>>>>>

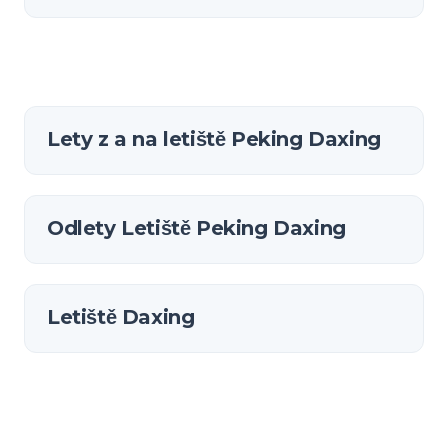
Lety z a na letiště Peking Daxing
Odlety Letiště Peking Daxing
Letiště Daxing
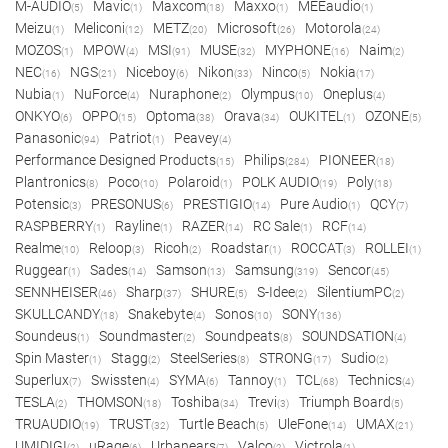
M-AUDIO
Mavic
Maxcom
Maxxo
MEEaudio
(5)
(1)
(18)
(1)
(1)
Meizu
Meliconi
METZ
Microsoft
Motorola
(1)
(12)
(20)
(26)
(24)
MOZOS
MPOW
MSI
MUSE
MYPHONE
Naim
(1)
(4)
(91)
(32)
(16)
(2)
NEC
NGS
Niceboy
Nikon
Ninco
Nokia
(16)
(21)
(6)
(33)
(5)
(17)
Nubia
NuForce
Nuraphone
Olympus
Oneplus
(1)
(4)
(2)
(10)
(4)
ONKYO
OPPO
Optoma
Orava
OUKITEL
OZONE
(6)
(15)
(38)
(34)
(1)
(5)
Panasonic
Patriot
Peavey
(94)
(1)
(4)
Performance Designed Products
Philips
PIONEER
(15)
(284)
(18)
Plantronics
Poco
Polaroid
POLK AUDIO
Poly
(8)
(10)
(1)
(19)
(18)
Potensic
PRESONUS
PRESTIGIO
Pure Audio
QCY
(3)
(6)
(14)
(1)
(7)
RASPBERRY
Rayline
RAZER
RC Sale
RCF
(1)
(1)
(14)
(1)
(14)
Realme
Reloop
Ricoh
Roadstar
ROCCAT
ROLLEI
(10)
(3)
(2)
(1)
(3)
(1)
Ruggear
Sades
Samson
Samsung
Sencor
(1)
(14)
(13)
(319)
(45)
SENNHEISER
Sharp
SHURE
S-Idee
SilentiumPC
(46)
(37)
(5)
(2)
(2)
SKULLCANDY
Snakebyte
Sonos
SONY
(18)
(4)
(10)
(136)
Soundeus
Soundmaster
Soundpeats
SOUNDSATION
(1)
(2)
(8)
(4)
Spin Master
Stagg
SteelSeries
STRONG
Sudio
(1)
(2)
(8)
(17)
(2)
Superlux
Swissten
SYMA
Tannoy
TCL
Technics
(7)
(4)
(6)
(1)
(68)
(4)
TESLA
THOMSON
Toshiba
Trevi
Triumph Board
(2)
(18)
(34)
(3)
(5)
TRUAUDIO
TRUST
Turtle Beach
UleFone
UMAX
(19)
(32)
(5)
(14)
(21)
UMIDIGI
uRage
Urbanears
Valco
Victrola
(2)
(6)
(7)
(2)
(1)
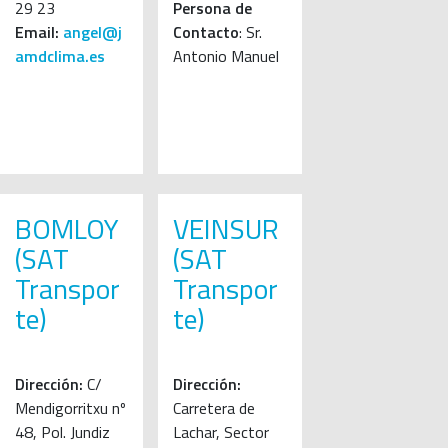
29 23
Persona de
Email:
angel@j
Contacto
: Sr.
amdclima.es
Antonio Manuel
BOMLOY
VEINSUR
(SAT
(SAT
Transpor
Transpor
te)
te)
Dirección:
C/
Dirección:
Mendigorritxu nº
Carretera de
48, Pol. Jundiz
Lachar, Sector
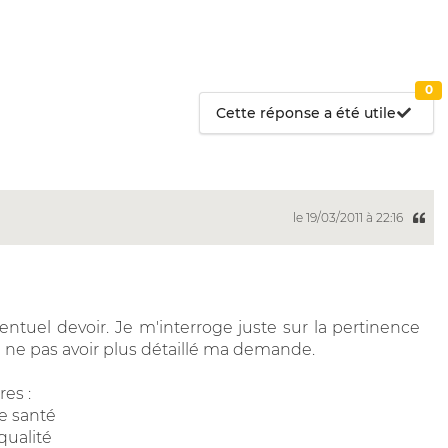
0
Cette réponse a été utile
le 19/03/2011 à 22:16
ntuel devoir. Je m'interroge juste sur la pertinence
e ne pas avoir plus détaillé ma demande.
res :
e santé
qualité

<<<<<
>>>>>

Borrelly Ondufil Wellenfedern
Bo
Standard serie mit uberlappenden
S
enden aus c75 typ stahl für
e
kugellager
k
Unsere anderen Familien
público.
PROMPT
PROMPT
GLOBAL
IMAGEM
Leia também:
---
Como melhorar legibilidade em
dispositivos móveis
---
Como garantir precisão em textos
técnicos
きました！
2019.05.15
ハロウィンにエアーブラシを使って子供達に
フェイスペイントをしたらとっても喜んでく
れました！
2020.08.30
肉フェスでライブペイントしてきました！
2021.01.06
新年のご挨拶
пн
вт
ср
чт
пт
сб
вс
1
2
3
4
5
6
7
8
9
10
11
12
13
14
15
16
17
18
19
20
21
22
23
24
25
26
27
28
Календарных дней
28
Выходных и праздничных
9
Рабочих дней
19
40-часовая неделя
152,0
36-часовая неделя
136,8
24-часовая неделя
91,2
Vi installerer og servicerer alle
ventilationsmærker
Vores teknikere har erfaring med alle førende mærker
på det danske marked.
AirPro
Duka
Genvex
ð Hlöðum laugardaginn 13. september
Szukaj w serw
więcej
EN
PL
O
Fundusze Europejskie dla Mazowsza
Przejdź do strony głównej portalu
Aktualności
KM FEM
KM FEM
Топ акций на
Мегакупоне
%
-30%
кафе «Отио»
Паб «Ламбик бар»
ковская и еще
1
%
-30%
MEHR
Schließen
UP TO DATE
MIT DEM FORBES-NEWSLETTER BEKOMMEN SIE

<<<<<
>>>>>

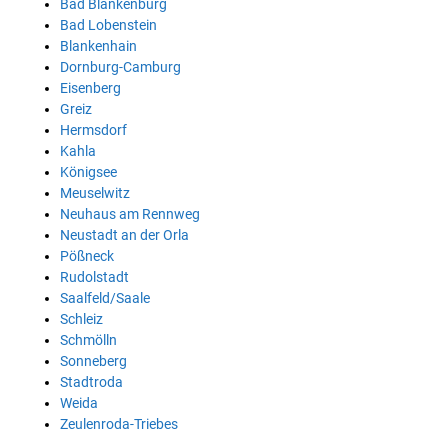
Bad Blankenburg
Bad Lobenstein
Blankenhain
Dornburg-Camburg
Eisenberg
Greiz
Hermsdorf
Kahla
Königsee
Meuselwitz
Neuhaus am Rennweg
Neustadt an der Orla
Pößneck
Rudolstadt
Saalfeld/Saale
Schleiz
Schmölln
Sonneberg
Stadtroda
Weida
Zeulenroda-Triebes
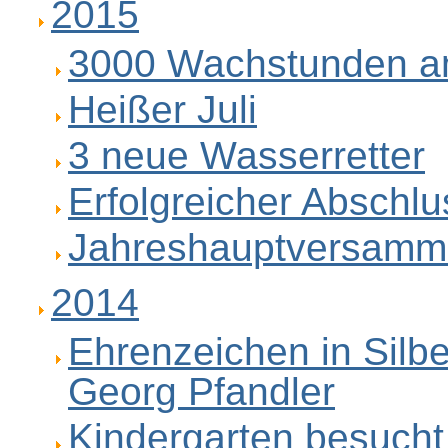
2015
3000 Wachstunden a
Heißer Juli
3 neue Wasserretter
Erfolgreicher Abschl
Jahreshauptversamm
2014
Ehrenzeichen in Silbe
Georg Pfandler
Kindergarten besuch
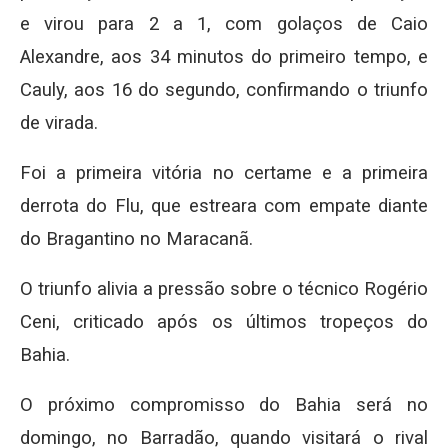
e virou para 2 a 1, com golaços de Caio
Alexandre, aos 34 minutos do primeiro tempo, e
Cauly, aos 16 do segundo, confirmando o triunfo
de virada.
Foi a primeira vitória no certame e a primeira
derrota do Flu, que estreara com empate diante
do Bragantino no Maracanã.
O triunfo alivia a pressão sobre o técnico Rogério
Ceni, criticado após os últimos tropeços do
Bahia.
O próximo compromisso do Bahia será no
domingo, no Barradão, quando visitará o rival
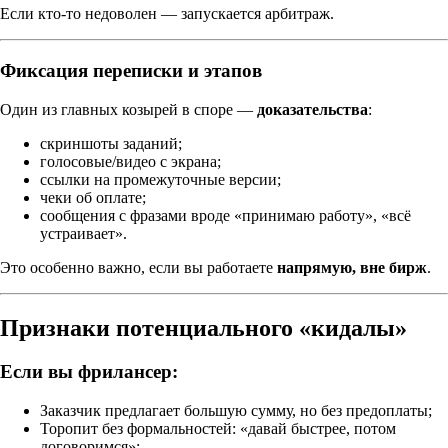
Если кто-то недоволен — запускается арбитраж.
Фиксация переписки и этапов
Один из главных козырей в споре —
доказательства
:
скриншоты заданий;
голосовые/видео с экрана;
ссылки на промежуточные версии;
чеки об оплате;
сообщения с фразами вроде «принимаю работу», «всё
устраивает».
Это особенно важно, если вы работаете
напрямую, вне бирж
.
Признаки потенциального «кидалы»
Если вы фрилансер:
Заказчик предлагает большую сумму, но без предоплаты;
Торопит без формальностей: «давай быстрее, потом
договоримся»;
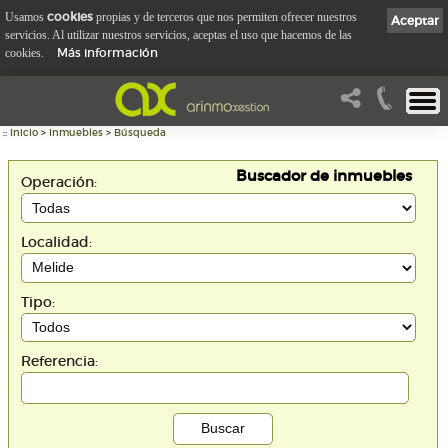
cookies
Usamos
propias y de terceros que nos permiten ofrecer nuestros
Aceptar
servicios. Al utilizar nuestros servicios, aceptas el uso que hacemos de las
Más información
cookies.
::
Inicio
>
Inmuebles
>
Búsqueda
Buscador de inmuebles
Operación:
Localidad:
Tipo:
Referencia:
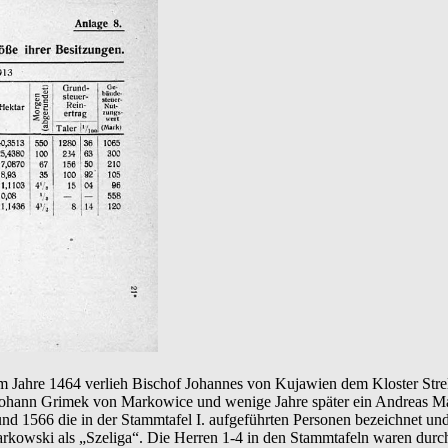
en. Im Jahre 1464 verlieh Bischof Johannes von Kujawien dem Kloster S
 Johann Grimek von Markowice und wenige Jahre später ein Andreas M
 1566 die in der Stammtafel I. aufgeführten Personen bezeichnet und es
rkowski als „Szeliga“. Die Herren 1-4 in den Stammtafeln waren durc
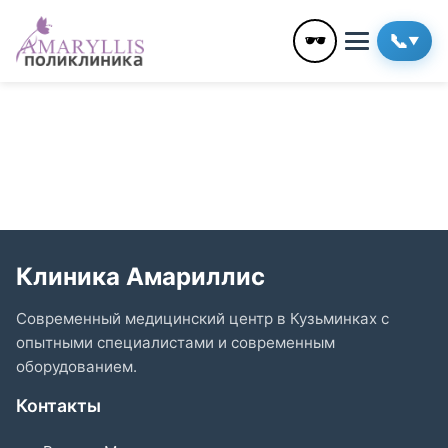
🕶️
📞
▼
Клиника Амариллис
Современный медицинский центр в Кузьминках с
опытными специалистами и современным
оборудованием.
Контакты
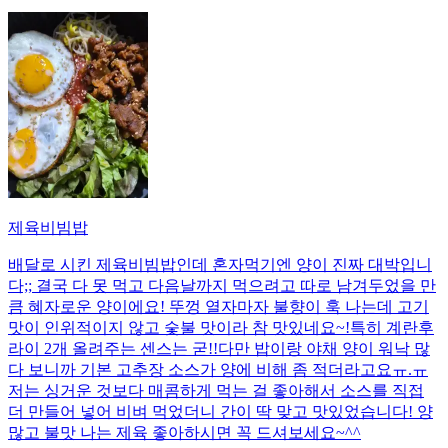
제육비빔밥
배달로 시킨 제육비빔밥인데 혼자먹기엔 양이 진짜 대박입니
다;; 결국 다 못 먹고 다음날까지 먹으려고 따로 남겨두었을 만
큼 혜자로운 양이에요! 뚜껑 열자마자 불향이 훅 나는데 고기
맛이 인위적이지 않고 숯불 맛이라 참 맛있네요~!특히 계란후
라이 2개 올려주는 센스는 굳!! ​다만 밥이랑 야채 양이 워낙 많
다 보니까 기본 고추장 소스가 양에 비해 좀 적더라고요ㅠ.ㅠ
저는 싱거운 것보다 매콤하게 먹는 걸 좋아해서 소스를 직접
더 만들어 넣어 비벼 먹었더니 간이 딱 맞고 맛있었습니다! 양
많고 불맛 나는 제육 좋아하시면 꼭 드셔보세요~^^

<<<<<

Within the listing above, give again exactly every line from the line with "큼 혜자로운 양이에요! 뚜껑 열자마자 불향이 훅 나는데 고기" through the line with "많고 불맛 나는 제육 좋아하시면 꼭 드셔보세요~^^", both included, and no other line.

큼 혜자로운 양이에요! 뚜껑 열자마자 불향이 훅 나는데 고기
맛이 인위적이지 않고 숯불 맛이라 참 맛있네요~!특히 계란후
라이 2개 올려주는 센스는 굳!! ​다만 밥이랑 야채 양이 워낙 많
다 보니까 기본 고추장 소스가 양에 비해 좀 적더라고요ㅠ.ㅠ
저는 싱거운 것보다 매콤하게 먹는 걸 좋아해서 소스를 직접
더 만들어 넣어 비벼 먹었더니 간이 딱 맞고 맛있었습니다! 양
많고 불맛 나는 제육 좋아하시면 꼭 드셔보세요~^^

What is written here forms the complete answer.